Non lo sappiamo. Potrebbero restare nel circuito lavorando, al termine del periodo previsto dal milleproroghe, senza essere regolarmente iscritti all’Ordine per molto tempo, configurando di fatto un abuso dell’esercizio della professione. In linea generale, comunque, prima di iniziare a lavorare in Italia dovrebbero compiere un percorso di formazione, a cominciare dalla lingua, ed essere tracciati dall’Ordine, che deve sapere chi sono i suoi professionisti sul territorio. È importante anche per poterli monitorare in caso di eventuali provvedimenti disciplinari che, in questa situazione, non possono essere a loro impartiti dall’Ordine.

Per concludere, da dove comincerebbe per migliorare le condizioni di lavoro degli infermieri?

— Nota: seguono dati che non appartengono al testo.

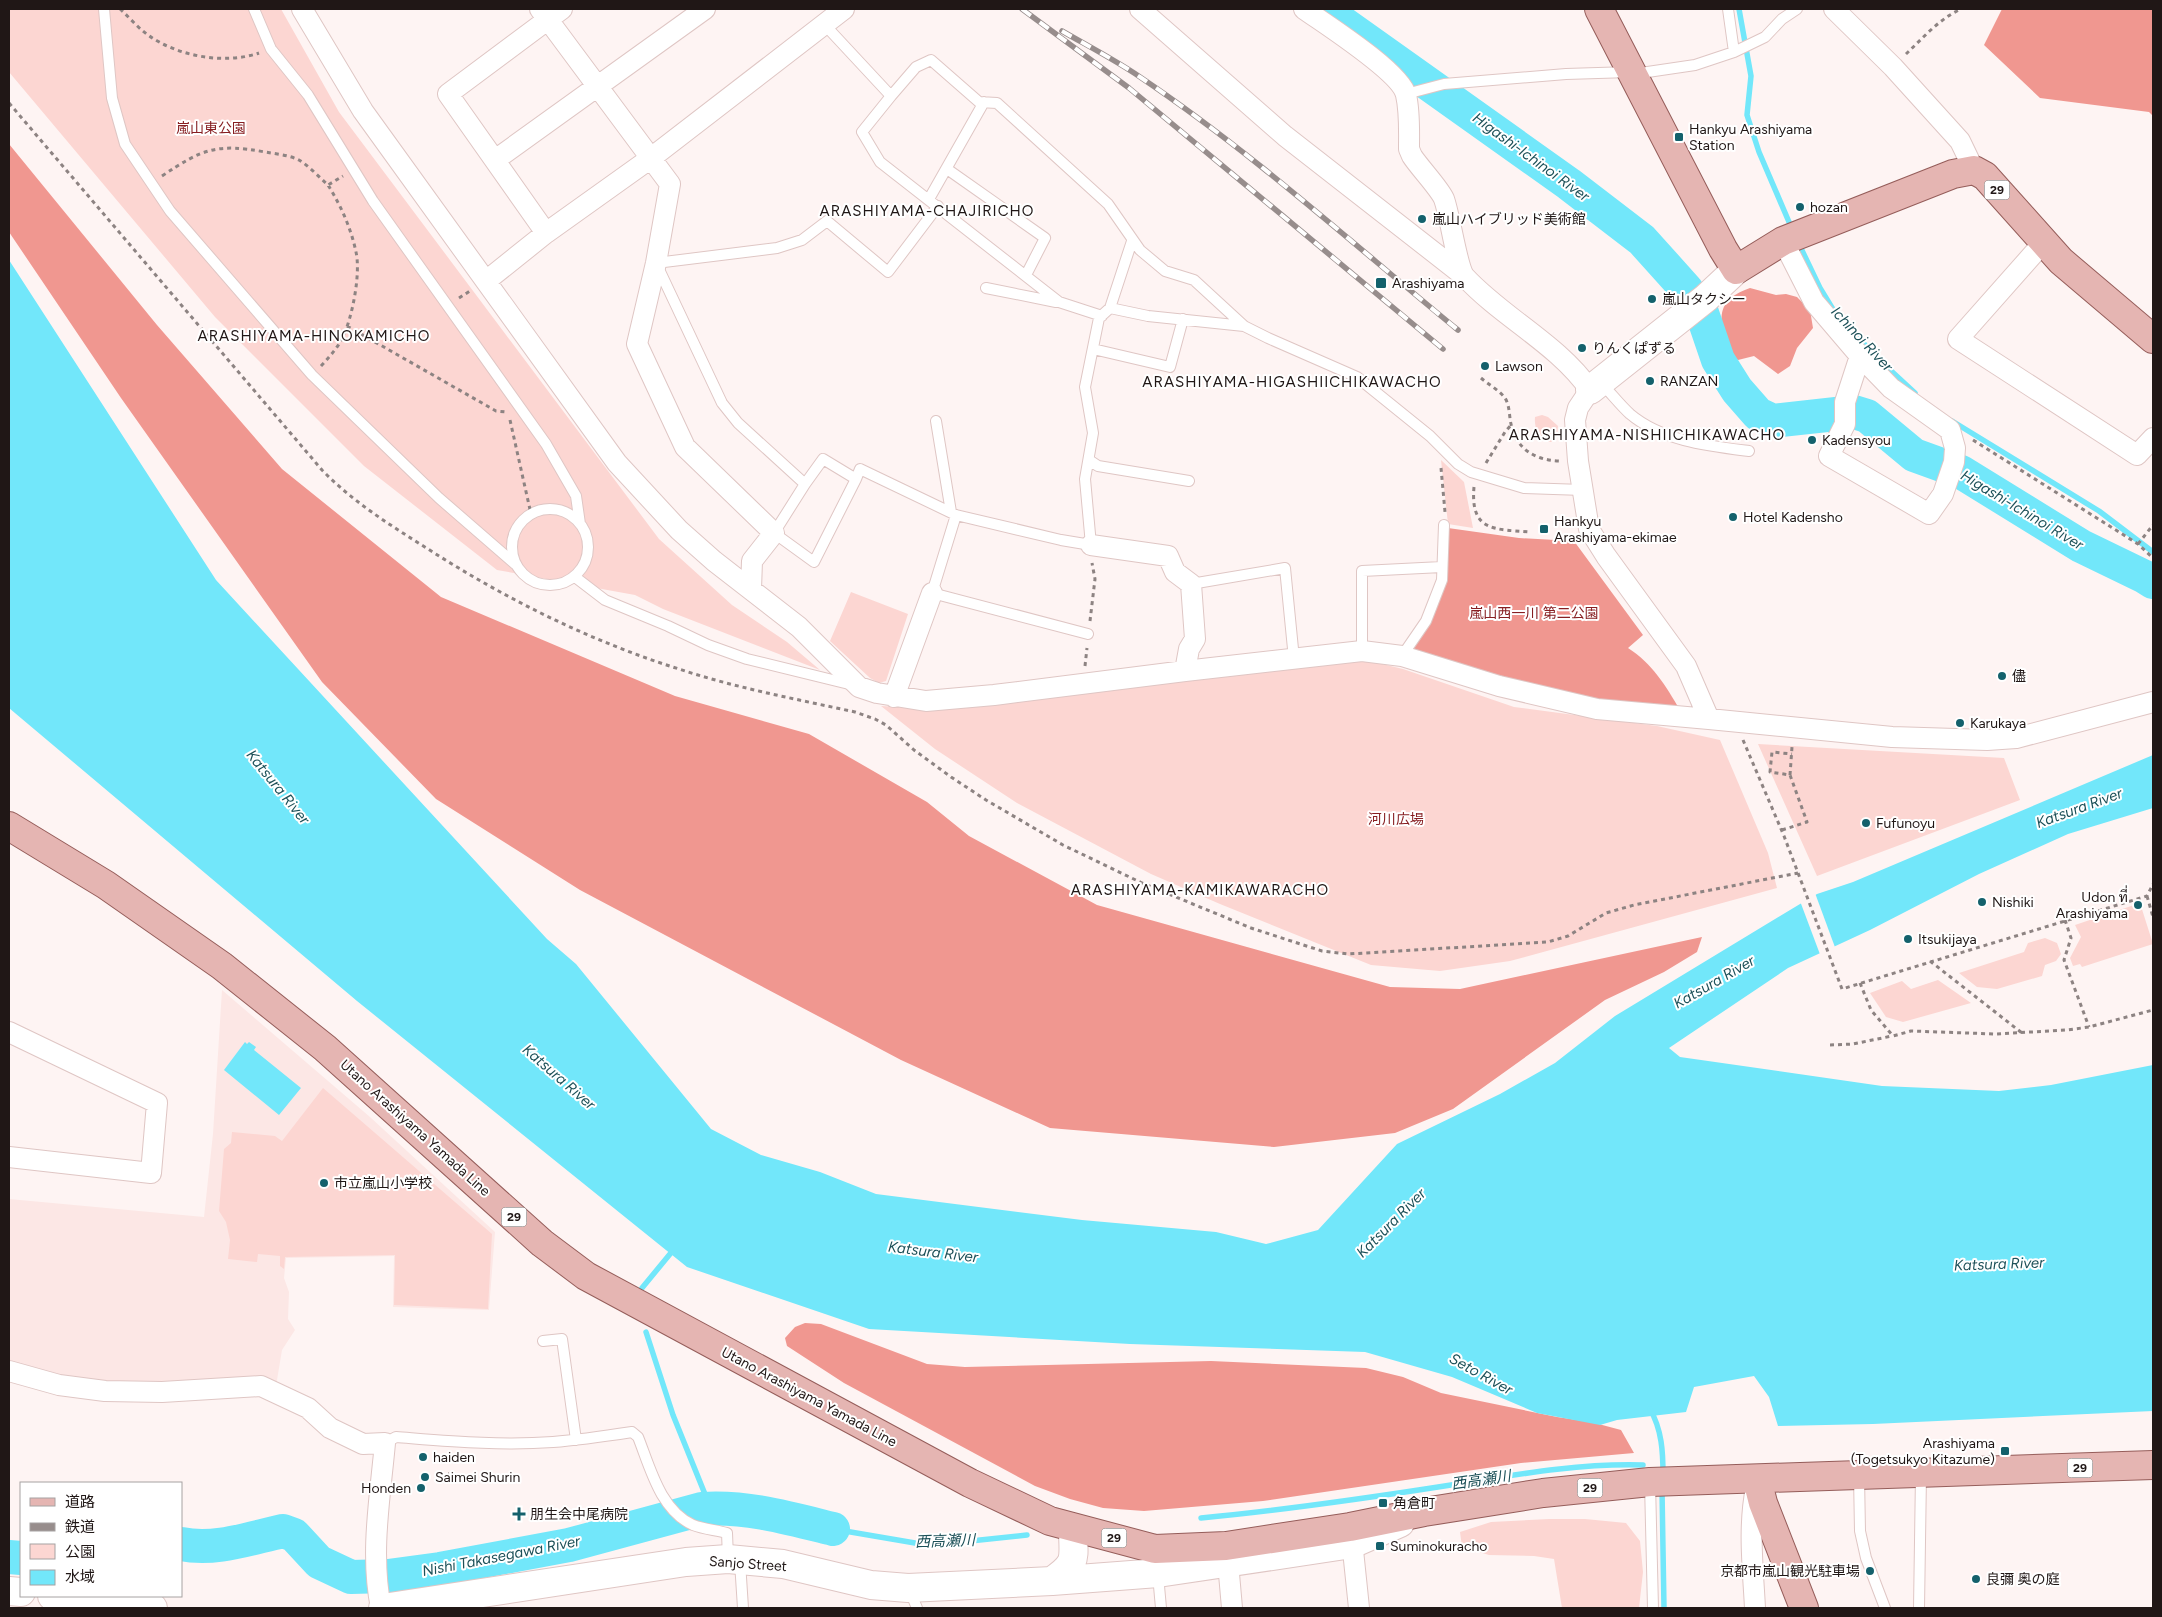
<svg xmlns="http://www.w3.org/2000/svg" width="2162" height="1617" font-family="Figtree,'Noto Sans JP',Sarabun,sans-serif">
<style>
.built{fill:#fce7e5}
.green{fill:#fcd6d2}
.forest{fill:#f09790}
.water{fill:#72e7fa}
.pier{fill:#fef4f3}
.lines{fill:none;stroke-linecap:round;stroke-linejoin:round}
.stream{stroke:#72e7fa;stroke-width:5.5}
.river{stroke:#72e7fa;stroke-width:34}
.service-casing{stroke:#dfc6c4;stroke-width:12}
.minor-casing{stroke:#dfc6c4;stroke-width:22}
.secondary-casing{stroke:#dfc6c4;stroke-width:30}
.primary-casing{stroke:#955d5a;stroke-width:30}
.path{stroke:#8d8382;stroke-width:3;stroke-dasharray:4 4;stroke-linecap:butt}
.service{stroke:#fff;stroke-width:10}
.minor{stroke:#fff;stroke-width:20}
.secondary{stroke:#fff;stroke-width:28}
.primary{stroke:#e5b5b2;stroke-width:28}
.rail-casing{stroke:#978d8c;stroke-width:5.5}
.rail{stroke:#fff;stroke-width:4;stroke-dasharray:11;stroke-linecap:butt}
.poi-dot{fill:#14616c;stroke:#fff;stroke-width:2}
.labels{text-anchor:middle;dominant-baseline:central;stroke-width:4;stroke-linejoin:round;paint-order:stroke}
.shield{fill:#fff;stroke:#635d5c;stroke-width:1}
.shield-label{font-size:12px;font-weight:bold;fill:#201716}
.park-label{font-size:14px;fill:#871f22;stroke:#fff}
.poi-label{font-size:14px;fill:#201716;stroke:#fff;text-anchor:start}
.street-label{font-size:14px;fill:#201716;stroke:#fff}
.water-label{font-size:15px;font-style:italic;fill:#1c5058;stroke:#fff}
.neighbourhood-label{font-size:15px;letter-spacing:1px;fill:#201716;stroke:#fff}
</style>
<rect width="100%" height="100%" fill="#fef4f3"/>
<path class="built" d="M222 990 370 1117 495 1232 489 1310 393 1307 394 1256 286 1258 284 1278 289 1292 288 1319 295 1330 282 1350 276 1386 84 1383 9 1363V1199L204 1217 213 1134Z"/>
<path class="green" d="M9 9H281L339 112 659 539 732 605 787 642 820 670 663 609 635 595 497 570 364 466 215 317 9 72Z
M1542 415 1548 417 1558 426 1557 436 1552 442H1546C1538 436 1534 427 1535 417Z
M1441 460 1464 482 1473 528 1448 524Z
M851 592 908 614 886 681 879 683 870 678 830 641Z
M1370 661 1403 669 1514 707 1657 726 1720 740 1768 853 1777 888 1510 961 1440 971 1371 965 1220 904 1151 874 1017 803 935 749 881 706 916 708 1318 663Z
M1758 744 2004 758 2020 800 1817 876Z
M2140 903 2153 944 2082 967 2080 964 2073 966 2070 958 2081 937 2075 925Z
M2045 938 2057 943 2061 954 2056 961 2045 965 2042 976 1997 989 1977 987 1959 973 2024 952 2028 943Z
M1938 980 1971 1003 1903 1022 1886 1017 1870 993 1902 981 1911 989Z
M323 1088 492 1234 488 1309 394 1305 395 1255 285 1257 284 1269 280 1266V1256L258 1254 257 1262 228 1259 230 1240 226 1222 219 1211 224 1149 231 1143 232 1132 275 1136 282 1141Z
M1549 1519H1585L1626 1523 1640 1541 1643 1572 1639 1608H1562L1554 1559 1534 1556 1489 1555 1462 1547 1460 1532 1491 1522Z"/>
<path class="forest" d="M2002 9H2153V116L2149 112 2040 98 1984 45Z
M9 144 157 325 282 469 441 597 675 696 809 734 927 802 969 836 1097 905 1390 987 1460 989 1702 937 1697 952 1664 972 1605 1000 1453 1109 1395 1133 1274 1147 1050 1128 901 1060 580 890 436 799 322 682 121 398 9 232Z
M1750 288 1776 295 1786 294 1797 297 1810 310 1813 328 1797 348 1790 366 1778 374 1754 356 1738 360 1729 354C1720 323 1712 301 1750 288Z
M1448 528 1519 538 1574 541 1643 635 1628 648C1652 663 1666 686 1680 710L1637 708 1409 656 1429 624Z
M805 1323 821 1324 927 1364 965 1367 1211 1361 1366 1368 1403 1377 1441 1393 1557 1417 1591 1422 1621 1430 1634 1453 1521 1463 1263 1501 1144 1511 1103 1508 1070 1499 1035 1486 844 1383 787 1346 785 1338 795 1327Z"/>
<path class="water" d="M9 260 216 580 547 939 576 964 711 1129 761 1155 820 1172 876 1194 1082 1220 1216 1232 1266 1244 1318 1230 1397 1144 1500 1094 1555 1063 1615 1016 1800 904 1817 894 1853 882 2153 755V808L2068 834 1979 874 1870 930 1788 968 1669 1048 1680 1057 1882 1086 1999 1091 2051 1085 2153 1065V1411L1873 1424 1778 1426 1769 1397 1754 1376 1694 1387 1686 1412 1617 1420 1600 1425 1537 1413 1452 1377 1365 1352 1130 1344 869 1329 687 1267 357 1001 9 708Z
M245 1042 247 1044 249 1042 256 1047 254 1050 301 1088 279 1115 224 1070Z"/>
<path class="pier" d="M1815 893 1836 950 1821 957 1800 901Z"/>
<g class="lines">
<path class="stream" d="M1739 9 1751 76 1747 115 1759 152 1792 229
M1798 242 1820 288 1834 311
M1841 318 1875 356 1915 393
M1952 421 2099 511 2153 552
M642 1288 670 1254
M646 1332 673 1415 711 1509
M1650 1409C1662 1430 1663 1452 1663 1475
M1662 1490 1664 1608
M1201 1518C1285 1510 1368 1498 1451 1485 1514 1475 1579 1463 1643 1465
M833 1529 915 1543 942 1544 1027 1535"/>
<path class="river" d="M1323 9 1569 184 1642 240 1686 289 1702 313 1718 360 1737 390 1758 414 1773 421 1854 412 1867 416 1914 455 1961 472 2081 546 2145 577 2153 582
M181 1544C216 1551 250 1538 283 1531L294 1535 319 1562 351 1577 388 1576 440 1569 569 1545 702 1509C747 1506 789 1518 833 1529
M9 1557 21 1558"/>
<g class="service-casing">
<path id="service" d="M104 9 112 98 125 144 170 211 312 375 439 498 515 564
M254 9 271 49 308 95 373 201 546 444 576 496 580 524
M1728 9 1734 52
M824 24 891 96 862 132 880 162 1059 302 1102 316
M1634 74 1695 65 1734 52 1765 37 1782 19 1797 9
M1406 94 1444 84 1566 74 1630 72
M891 96 916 67 931 60 979 102 997 103 1108 204 1140 250 1165 271 1194 280 1244 326 1268 338 1357 377 1430 436 1458 464 1471 472 1524 488 1583 490
M947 169 1045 238 1026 275
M929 199 984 102
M938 206 888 272 827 221 802 240 777 248 656 263 722 403 738 423 805 484 823 459 856 479 860 469 956 515 1061 540 1091 545 1085 479 1093 433 1085 387 1099 318 1110 308 1132 241
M986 288 1056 302
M1110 308 1148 316 1244 326
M1093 349 1170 367 1183 319
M1601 383C1611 393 1620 405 1630 414 1662 441 1709 446 1749 451
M936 421 951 512
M1089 460 1098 466 1189 481
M805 484 774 533 814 562 856 479
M512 547a38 38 0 1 1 76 0a38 38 0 1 1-76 0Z
M956 515 932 593 1088 634
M575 577 605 600 668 626 708 645 747 659 853 685
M1191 584 1285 568 1294 659
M1362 651V571L1442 567
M1402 656 1426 621 1442 580 1444 525
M543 1341 562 1339 576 1440
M385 1443 396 1437C448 1441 500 1446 553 1442 579 1440 606 1436 632 1432L638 1437C650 1467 660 1510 693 1525 703 1529 716 1530 727 1533L728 1558
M1859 1476 1860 1531 1866 1558 1885 1608
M1650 1483 1653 1608
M740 1562 743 1608
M1158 1575 1161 1608
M909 1589 917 1608
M1919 1608 1921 1475"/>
</g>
<g class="minor-casing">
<path id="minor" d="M302 9 363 111 617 463 679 530 714 561 799 627 859 687 877 693 926 701 994 695 1185 671 1362 651 1402 656 1499 686 1597 709 1709 719
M540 9 670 184 656 263 637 344 685 447 774 533 752 561 751 589
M1140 9 1285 136 1463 275
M1304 9C1325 24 1401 72 1406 95 1410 112 1409 131 1409 149L1412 156C1419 167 1440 189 1444 199 1450 215 1457 268 1465 277 1503 318 1558 344 1590 390L1578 408 1575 420 1578 461 1589 529 1606 556 1686 666 1709 719 1892 737 1987 740 2016 738 2153 702
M1834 9 1893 67 1960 141 1974 170
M495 160 705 9
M546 233 448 94 562 9
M1783 241 1814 302 1860 356 1891 388 1950 430 1955 448 1954 462 1943 494 1929 514 1829 456 1845 424V402L1860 356
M2043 243 1958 339 2137 455 2153 438
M486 281 546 233 651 158 844 9
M1091 545 1168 556 1175 572 1191 584 1195 639 1189 649 1185 671
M894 697 932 593
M9 1032 157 1103 151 1173 9 1157
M9 1371 59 1385 105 1391 162 1392 261 1386 308 1408 330 1428 363 1444 385 1443C380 1498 370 1554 381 1608
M1351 1531 1359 1608
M1227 1551 1232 1608
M1755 1608C1753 1569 1748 1527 1756 1488"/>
</g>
<g class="secondary-casing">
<path id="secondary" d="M1590 390 1706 298 1736 270
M1052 1581C1079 1562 1073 1559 1073 1528
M9 1591 21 1592
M52 1596 153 1608
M383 1608 686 1562 728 1559 783 1564 871 1585 908 1588 1052 1581 1158 1573 1352 1544 1400 1523"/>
</g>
<g class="primary-casing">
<path id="primary" d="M1599 9 1723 249 1736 270 1783 241 1953 174 1974 170 1985 176 2061 261 2153 339
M9 826 106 885 222 966 325 1048 542 1243 586 1276 970 1483 1050 1521 1155 1549 1226 1546 1350 1527 1424 1512 1543 1493 1650 1482 2153 1465
M1757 1479 1763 1503 1804 1608"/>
</g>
<path class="path" d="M120 9C129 17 137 27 148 35 177 56 224 65 259 53
M1906 54C1923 38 1939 19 1961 9
M9 103 322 470C353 502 390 525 428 549 506 599 590 641 679 669 736 688 796 699 855 712L875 719 886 725 914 750 951 777 986 800 1063 845 1142 883 1251 928 1322 951 1348 954 1548 942 1568 936 1606 913 1634 905 1798 873
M162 176C202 149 217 143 265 152 276 154 289 155 299 160 309 166 319 177 328 185L343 176
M459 298 470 291
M347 326 496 411 506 412
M321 366C329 357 336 350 342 339 352 319 361 274 356 252 351 228 341 206 328 185
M1481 378C1489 385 1499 390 1505 398 1510 406 1509 416 1511 424 1516 449 1535 460 1559 461
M510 420 531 514
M1973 440 2138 544 2153 558
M1486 463 1505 432 1511 425
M1441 468 1445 512
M1474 487C1470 532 1495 529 1529 532
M2138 544 2153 525
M1090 621 1095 579 1092 563
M1085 666 1087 648
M1743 740 1784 836 1842 989 2147 896 2153 884
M1790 775 1792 747
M1782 830 1807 822 1790 775 1770 772 1772 752 1792 754
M2147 896 2153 917
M2065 920 2071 938 2064 960 2089 1027
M1930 961 2022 1033
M1860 983 1871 1010 1893 1036 1911 1031 1995 1034 2067 1030 2089 1027 2153 1010
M1830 1045 1853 1044 1892 1036
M440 1474H449"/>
<use href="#service" class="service"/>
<use href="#minor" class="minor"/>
<use href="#secondary" class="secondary"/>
<use href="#primary" class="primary"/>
<g class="rail-casing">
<path id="rail" d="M1022 9 1129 88 1443 349
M1062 31C1088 46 1115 60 1140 77 1253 153 1353 244 1458 330"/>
</g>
<use href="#rail" class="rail"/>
</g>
<g class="poi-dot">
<rect x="1674" y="132" width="10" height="10" rx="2.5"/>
<circle cx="1800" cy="207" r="5"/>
<circle cx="1422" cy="219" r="5"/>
<rect x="1375" y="277" width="12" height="12" rx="2.5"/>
<circle cx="1652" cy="299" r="5"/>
<circle cx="1582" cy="348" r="5"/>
<circle cx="1485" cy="366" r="5"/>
<circle cx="1650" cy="381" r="5"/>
<circle cx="1812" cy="440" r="5"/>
<circle cx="1733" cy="517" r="5"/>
<rect x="1539" y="524" width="10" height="10" rx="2.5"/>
<circle cx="2002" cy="676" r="5"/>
<circle cx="1960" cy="723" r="5"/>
<circle cx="1866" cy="823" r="5"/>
<circle cx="1982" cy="902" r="5"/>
<circle cx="2138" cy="905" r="5"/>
<circle cx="1908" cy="939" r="5"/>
<circle cx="324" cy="1183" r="5"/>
<rect x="2000" y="1446" width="10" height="10" rx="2.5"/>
<circle cx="423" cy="1457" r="5"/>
<circle cx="425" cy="1477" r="5"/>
<circle cx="421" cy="1488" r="5"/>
<rect x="1378" y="1498" width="10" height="10" rx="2.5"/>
<path d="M516.5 1506.5h5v5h5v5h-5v5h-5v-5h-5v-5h5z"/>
<rect x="1375" y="1541" width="10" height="10" rx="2.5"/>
<circle cx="1870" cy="1571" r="5"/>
<circle cx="1976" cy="1579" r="5"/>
</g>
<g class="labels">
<g class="shield">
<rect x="1984.5" y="180.5" width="25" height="19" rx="4"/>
<rect x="501.5" y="1207.5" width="25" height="19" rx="4"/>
<rect x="2067.5" y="1458.5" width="25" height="19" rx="4"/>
<rect x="1577.5" y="1478.5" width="25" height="19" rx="4"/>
<rect x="1101.5" y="1528.5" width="25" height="19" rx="4"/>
</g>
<g class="shield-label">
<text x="1997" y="190">29</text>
<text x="514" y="1217">29</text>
<text x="2080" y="1468">29</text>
<text x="1590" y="1488">29</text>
<text x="1114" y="1538">29</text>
</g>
<g class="park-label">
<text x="211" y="128">嵐山東公園</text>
<text x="1534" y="613">嵐山西一川 第二公園</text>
<text x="1396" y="819">河川広場</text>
</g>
<g class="poi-label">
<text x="1689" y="129">Hankyu Arashiyama<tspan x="1689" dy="16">Station</tspan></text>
<text x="1810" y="207">hozan</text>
<text x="1432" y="219">嵐山ハイブリッド美術館</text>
<text x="1392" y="283">Arashiyama</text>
<text x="1662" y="299">嵐山タクシー</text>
<text x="1592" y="348">りんくぱずる</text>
<text x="1495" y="366">Lawson</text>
<text x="1660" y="381">RANZAN</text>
<text x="1822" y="440">Kadensyou</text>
<text x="1743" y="517">Hotel Kadensho</text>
<text x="1554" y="521">Hankyu<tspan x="1554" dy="16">Arashiyama-ekimae</tspan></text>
<text x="2012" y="676">儘</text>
<text x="1970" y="723">Karukaya</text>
<text x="1876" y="823">Fufunoyu</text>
<text x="2128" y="897" text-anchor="end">Udon ที่<tspan x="2128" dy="16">Arashiyama</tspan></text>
<text x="1992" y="902">Nishiki</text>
<text x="1918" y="939">Itsukijaya</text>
<text x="334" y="1183">市立嵐山小学校</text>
<text x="1995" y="1443" text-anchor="end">Arashiyama<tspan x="1995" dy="16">(Togetsukyo Kitazume)</tspan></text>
<text x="433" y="1457">haiden</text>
<text x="435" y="1477">Saimei Shurin</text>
<text x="411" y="1488" text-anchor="end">Honden</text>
<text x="1393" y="1503">角倉町</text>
<text x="530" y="1514">朋生会中尾病院</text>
<text x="1390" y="1546">Suminokuracho</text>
<text x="1860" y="1571" text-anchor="end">京都市嵐山観光駐車場</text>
<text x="1986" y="1579">良彌 奥の庭</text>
</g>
<g class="street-label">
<text transform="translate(415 1128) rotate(42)">Utano Arashiyama Yamada Line</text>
<text transform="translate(809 1397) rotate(28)">Utano Arashiyama Yamada Line</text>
<text transform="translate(748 1564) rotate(4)">Sanjo Street</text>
</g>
<g class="water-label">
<text transform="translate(1531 157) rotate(36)">Higashi-Ichinoi River</text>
<text transform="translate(1862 339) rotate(47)">Ichinoi River</text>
<text transform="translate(2022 510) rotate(31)">Higashi-Ichinoi River</text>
<text transform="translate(278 787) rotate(51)">Katsura River</text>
<text transform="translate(2079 808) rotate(-20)">Katsura River</text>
<text transform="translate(1714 982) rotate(-30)">Katsura River</text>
<text transform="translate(559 1077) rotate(41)">Katsura River</text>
<text transform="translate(1391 1223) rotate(-45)">Katsura River</text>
<text transform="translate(933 1252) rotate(7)">Katsura River</text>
<text transform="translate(1999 1264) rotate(-2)">Katsura River</text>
<text transform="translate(1481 1374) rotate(29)">Seto River</text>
<text transform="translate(1481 1480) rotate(-8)">西高瀬川</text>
<text transform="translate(945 1541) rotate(-2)">西高瀬川</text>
<text transform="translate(501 1556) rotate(-11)">Nishi Takasegawa River</text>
</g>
<g class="neighbourhood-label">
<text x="927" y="211">ARASHIYAMA-CHAJIRICHO</text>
<text x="314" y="336">ARASHIYAMA-HINOKAMICHO</text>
<text x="1292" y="382">ARASHIYAMA-HIGASHIICHIKAWACHO</text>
<text x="1647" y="435">ARASHIYAMA-NISHIICHIKAWACHO</text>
<text x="1200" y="890">ARASHIYAMA-KAMIKAWARACHO</text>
</g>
</g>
<rect width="2162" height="1617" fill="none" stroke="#201716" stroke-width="20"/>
<rect x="20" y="1482" width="162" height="115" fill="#ffffff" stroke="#a6a2a2"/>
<rect x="30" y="1498" width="25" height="8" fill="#e5b5b2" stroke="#a6a2a2"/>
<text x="65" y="1507" font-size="15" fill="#201716">道路</text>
<rect x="30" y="1523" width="25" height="8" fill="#978d8c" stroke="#a6a2a2"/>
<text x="65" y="1532" font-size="15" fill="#201716">鉄道</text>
<rect x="30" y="1544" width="25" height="15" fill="#fcd6d2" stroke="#a6a2a2"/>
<text x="65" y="1557" font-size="15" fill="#201716">公園</text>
<rect x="30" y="1570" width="25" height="15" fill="#72e7fa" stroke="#a6a2a2"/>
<text x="65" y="1582" font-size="15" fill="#201716">水域</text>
</svg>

Bisogna pensare a nuovi modelli organizzativi che vengano sviluppati partendo dalla valutazione del numero di infermieri che occorre per ottimizzare le risorse, al fine di garantire adeguati standard di qualità assistenziale. Inoltre, è necessario rendere più attrattiva la professione riconoscendo le competenze specialistiche e gli sviluppi delle carriere, come in tutte le professioni ci sono gli scatti di anzianità, ma non costituiscono la valorizzazione delle competenze che in questo momento storico per la professione è indispensabile.